Chez les redingots
Bon, ben voilà, on remet ça, nous boirons le calice jusqu’hallali, allez les dingues, allez les dingues, allez…
Elodie parle enfin de son ancien mari, Lamartic : « Sans moi il y serait encore. J’écris au Professeur Vonderrede « Docteur ma nièce est morte d’un écoulement ploc, ploc dans le cerveau, par excès de médicaments, à 37 ans ». Vonderrede me convoque. Il ne m’impressionne plus, parce que du vivant de son père, Professeur Psychiatre, Herr Doktor n’osait pas ouvrir la cour. Sitôt papa père mort il autorise les fous à se promener entre les massifs, tous portails ouvert ; un jour une grosse fille s’est réfugiée sur mon siège arrière en écrasant tous les ressorts. On me l’a reprise après cinq minutes et l’infirmière m’a engueulée. « J’ai lu votre “lettre humoristique” m’a dit Vonderrede Fils, une lettre où j’exigeais la liberté pour Lamartic.

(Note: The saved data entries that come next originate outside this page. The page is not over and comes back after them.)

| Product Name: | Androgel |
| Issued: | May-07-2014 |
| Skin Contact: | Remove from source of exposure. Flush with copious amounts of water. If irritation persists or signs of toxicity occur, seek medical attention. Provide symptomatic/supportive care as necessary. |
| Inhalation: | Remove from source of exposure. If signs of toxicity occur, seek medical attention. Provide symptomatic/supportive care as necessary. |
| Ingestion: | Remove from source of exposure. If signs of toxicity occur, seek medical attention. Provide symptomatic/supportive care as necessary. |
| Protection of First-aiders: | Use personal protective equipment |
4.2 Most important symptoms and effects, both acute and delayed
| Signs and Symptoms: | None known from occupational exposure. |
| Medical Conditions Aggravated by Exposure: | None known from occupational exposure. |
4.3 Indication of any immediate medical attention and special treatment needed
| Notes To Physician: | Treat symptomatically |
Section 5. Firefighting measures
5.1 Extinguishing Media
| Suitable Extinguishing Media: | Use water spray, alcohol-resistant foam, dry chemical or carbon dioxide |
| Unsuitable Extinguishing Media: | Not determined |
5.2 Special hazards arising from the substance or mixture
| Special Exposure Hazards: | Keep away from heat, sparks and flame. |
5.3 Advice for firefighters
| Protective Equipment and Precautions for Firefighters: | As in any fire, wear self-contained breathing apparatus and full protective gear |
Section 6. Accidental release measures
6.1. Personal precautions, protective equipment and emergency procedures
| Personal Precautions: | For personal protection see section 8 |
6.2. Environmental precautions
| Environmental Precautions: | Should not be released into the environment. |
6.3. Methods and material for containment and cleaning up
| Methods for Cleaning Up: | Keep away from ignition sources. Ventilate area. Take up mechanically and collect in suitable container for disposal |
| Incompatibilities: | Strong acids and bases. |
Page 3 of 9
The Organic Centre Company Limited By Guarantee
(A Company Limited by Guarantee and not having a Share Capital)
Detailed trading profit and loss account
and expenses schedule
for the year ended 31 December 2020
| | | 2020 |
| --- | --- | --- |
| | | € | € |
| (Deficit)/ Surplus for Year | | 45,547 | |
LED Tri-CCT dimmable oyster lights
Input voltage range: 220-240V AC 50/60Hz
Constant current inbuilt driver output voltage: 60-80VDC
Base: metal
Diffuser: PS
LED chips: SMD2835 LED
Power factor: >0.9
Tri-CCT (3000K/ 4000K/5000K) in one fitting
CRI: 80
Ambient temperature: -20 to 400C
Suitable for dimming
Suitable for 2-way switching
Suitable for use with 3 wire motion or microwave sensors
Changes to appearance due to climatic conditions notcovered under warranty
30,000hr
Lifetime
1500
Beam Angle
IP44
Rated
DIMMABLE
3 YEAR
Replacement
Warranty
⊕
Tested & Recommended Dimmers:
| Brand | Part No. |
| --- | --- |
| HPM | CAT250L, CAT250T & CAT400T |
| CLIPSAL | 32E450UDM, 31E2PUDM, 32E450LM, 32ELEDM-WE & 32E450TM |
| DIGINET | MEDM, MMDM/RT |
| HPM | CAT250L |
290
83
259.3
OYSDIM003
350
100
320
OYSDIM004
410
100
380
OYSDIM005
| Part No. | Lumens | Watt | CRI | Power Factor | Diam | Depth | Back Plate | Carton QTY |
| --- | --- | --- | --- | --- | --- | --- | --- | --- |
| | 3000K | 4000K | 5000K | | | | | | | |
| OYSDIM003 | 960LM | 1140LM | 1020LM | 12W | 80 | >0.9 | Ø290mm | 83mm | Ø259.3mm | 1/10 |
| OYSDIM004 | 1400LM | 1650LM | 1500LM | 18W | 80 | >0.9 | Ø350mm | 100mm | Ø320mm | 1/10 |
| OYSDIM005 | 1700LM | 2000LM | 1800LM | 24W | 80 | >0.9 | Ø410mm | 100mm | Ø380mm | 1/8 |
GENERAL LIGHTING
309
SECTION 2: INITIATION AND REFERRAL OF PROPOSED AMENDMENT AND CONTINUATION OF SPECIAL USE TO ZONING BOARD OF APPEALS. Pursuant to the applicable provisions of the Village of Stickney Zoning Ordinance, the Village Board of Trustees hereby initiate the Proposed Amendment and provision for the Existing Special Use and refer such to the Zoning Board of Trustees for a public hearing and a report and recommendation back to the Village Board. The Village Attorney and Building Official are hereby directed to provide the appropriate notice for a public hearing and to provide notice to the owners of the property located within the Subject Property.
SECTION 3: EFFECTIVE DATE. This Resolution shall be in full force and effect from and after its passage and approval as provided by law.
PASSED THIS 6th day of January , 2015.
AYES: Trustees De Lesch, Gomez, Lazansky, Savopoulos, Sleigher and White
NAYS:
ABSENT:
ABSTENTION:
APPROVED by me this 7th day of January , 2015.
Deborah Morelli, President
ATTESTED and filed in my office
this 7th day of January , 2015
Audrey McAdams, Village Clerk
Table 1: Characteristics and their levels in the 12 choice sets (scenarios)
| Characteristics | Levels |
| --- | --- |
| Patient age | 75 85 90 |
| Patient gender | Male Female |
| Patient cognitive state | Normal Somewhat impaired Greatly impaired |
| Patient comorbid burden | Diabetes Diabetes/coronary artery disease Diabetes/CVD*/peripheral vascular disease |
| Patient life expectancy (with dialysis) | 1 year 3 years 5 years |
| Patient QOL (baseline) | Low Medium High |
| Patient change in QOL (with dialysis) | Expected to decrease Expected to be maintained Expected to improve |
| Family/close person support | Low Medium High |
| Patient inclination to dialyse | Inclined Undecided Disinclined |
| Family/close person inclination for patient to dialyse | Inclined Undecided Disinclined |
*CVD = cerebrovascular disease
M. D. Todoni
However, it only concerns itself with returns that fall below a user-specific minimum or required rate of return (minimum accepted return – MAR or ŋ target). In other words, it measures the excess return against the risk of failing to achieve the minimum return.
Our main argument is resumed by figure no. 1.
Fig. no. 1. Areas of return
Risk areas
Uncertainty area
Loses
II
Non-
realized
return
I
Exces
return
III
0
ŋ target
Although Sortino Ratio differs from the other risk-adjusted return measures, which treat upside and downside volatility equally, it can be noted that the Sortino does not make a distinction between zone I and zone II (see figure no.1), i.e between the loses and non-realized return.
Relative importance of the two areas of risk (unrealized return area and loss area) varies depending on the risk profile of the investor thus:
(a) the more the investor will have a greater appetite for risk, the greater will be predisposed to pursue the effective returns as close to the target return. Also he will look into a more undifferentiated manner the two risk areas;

« J’avais été cinglanglante. Par écrit. Drôle d’humour. Alors mon Lamartic, il me l’a relâché juste avant le pont de l’Assomption. Sinon pont ou pas je revenais avec les flics. On m’a fait signer les décharges et je l’ai repris chez moi. »
Hermann Second Mari n’a pas répondu. Il a d’abord abandonné sa guinde à minuit en plein virage, forêt de Moranceix, sans lumière. Il a vu ça dans un film. Celui qui l’a percutée n’a pas apprécié « l’aspect libérateur de l’acte gratuit” comme ils disaient sur le programme. Du fond de ses plâtres il l’a traité de bâtard, et Hermann s’est dénoncé pour se faire interner. Mais Lamartic a refusé de le voir Une nuit m’a dit l’infirmière le Hermann s’est levé : un dingue secouait la porte verrouillée en gueulant “Jacques ! Jacques !” La garde de nuit a engueulé Hermann Second Mari, qui explique doucement : « Je suis allé trouver cet homme. Je l’ai calmé en le prenant par les épaules. Je lui ai dit : «Tu l’aimes, Jacques ? - Oui. Oui. - Il va revenir. » Et je l’ai ramené au lit. C’est lui qui gueulait, pas moi. »
L’infirmière a braillé qu’il aurait dû se taire sans bouger. C’est le règlement »
La suite est réjouissante, car le curé Bodo courtise la femme d’Hermann, non sans succès : le prêtre affiche une satisfaction béate : “Faisons” dit -il “une partie de cartes à trois” Elodie compte les points, sans rien comprendre à leur conversation en basque ou en français. Etranges hommes en vérité que Lamartic Premier Mari, laissé libre, et ce prêtre, étranges complicités. La femme mortifiée retourne s’enfermer chez elle. Quant à Hermann, en son asile (Etché Aïntza)(c’est en avant, en basque) il tombe sous la coupe d’une psychiatre estonienne engagée à l’année.
Un jour pendant la séance l’Estonienne croise les jambes très haut sous ses yeux. La jupe s’envole mais le mouvement est tel et si imprévisible qu’au lieu de laisser le tissu retomber, il se produit un nouvel envol, comme un orgasme sur un autre. Les femmes paraît-il ne l’obtiennent qu’en se masturbant, quand elles se sentent absolument libres. La psy porte une gaine bleu fluo, et ses yeux prennent un éclat métallique et méchant pour clouer le regard de l’homme. Mais la gaine remonte très haut et redescend très bas si bien que tout viol est inenvisageable. Hermann ressent comme une trahison d’exhiber ainsi ses dessous , le jour où elle annonce son mariage avec un médecin turc.